Pilipinas Shell Petroleum Corp. has opened an import facility in Subic, Zambales to strengthen its supply chain to the northern parts of the Philippines.

The Subic facility—Pilipinas Shell’s third medium-range vessel-capable import terminal—can receive 54 million liters of finished products in one shipment. This allows the company to maximize efficiency and minimize transshipment costs, Pilipinas Shell said in a statement.

The Subic facility completes the supply triangle created by Pilipinas Shell across the nation. The others are the Tabangao refinery-turned-import terminal in Batangas and the North Mindanao Import Facility in Cagayan de Oro City in Mindanao.

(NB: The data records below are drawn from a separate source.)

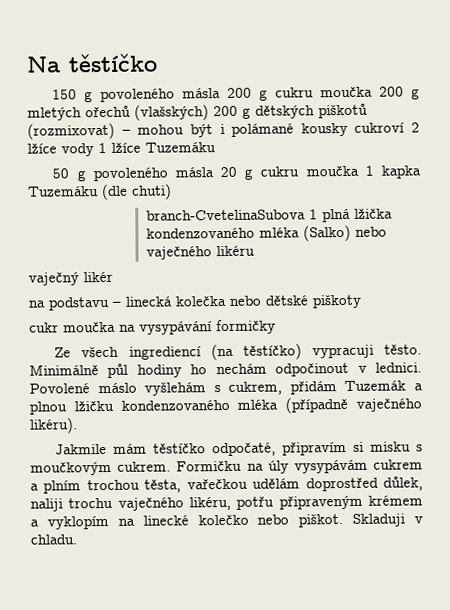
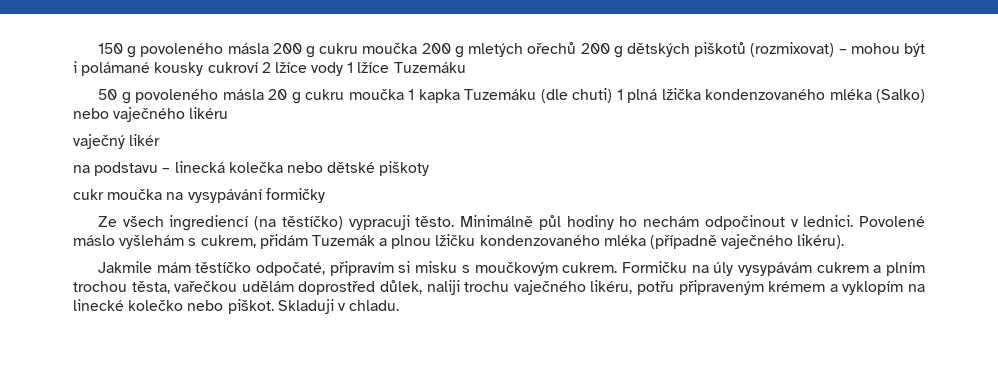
[26,52,158,73] Na těstíčko // -> (98, 48) none
[134,104,209,121] (vlašských) -> (577, 48) none
[145,209,306,221] // branch-CvetelinaSubova -> (613, 95) none

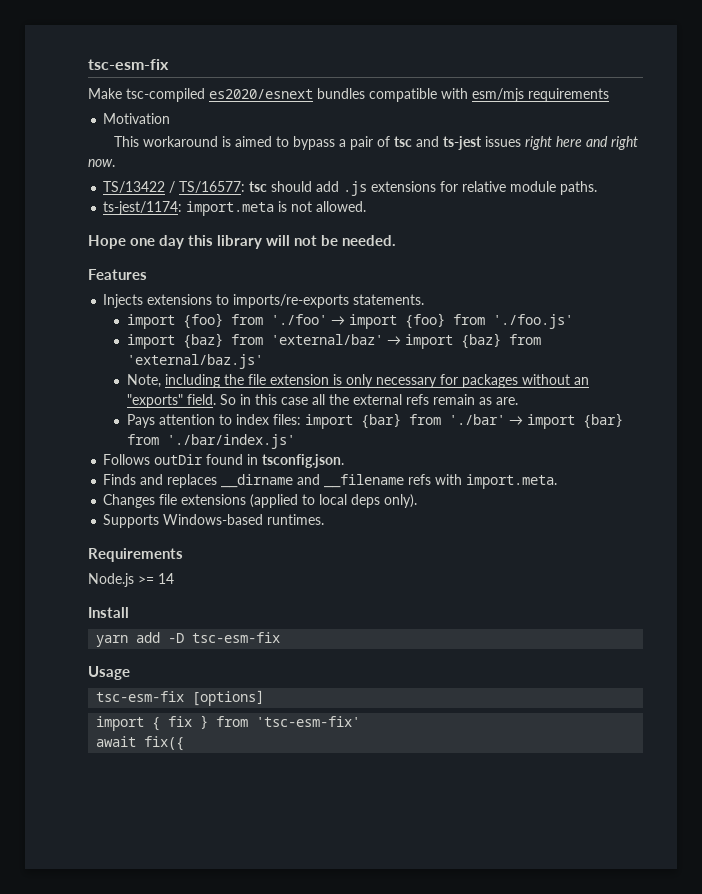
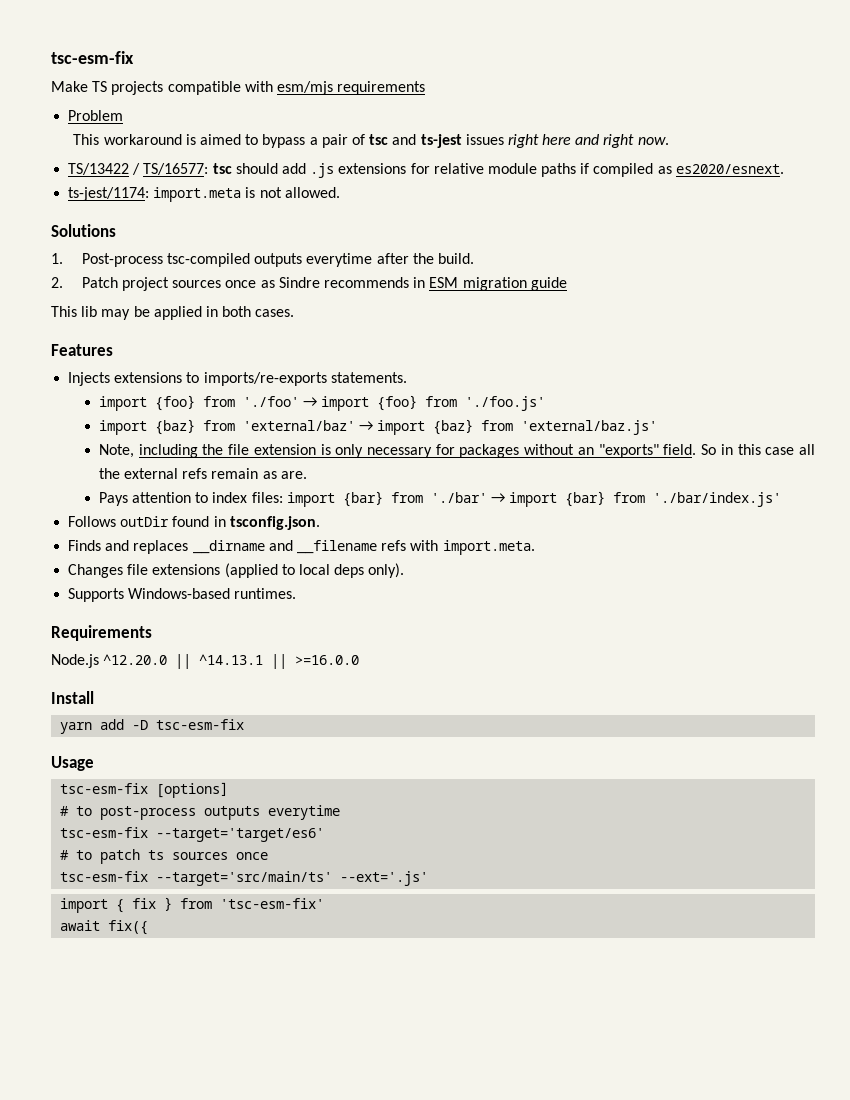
[126,88,365,102] tsc-compiled es2020/esnext bundles -> [92,81,164,95] TS projects
[103,113,171,124] Motivation -> [68,110,124,121] Problem
[560,181,598,195] paths. -> [541,163,784,177] paths if compiled as es2020/esnext.
[88,235,396,249] Hope one day this library will not be needed. -> [51,224,116,237] [51,253,474,267] [51,277,567,291] [51,306,295,320] Solutions // 1. Post-process tsc-compiled outputs everytime after the build. // 2. Patch project sources once as Sindre recommends in ESM migration guide // This lib may be applied in both cases.
[138,573,174,584] >= 14 -> [103,654,360,669] ^12.20.0 || ^14.13.1 || >=16.0.0
(265, 698) none -> [60,805,341,820] [60,827,325,842] [60,849,269,864] [60,871,429,886] // # to post-process outputs everytime // tsc-esm-fix --target='target/es6' // # to patch ts sources once // tsc-esm-fix --target='src/main/ts' --ext='.js'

Last May, Pilipinas Shell started to transform the Tabangao refinery from petroleum processing plant to an import facility. The company will be reinvesting at least P1 billion in the next few years in this endeavor.

The company said it shifted from manufacturing to full import because it was “no longer economically viable to run a refinery” due to the impact of the COVID-19 pandemic on the global economy as well as the oil supply-demand imbalance in the region.

With a capacity of 263 million liters, the Tabangao facility can more than meet the demand not just in Metro Manila but also in Southern Luzon and Northern Visayas, Pilipinas Shell said.

Meanwhile, the Mindanao facility, which has a capacity of 90 million liters of finished petroleum products, serves the rest of the Visayas and Mindanao. Since 2016, this facility has helped reduce costs and overall maritime risks by eliminating the need for short-range vessels to transport fuel from Tabangao to Mindanao.

With the Subic facility now operational, Pilipinas Shell said it has strengthened its supply chain resilience and improved its capability to respond to disruptions.

Aside from expanding the company’s fuel supply network, the new facility also underpins its thrust to raise the number of its retail stations.

Shell distributes refined and imported petroleum products through 27 fuel distribution terminals, 10 lubricants warehouses, and two bitumen import facilities located across the Philippines.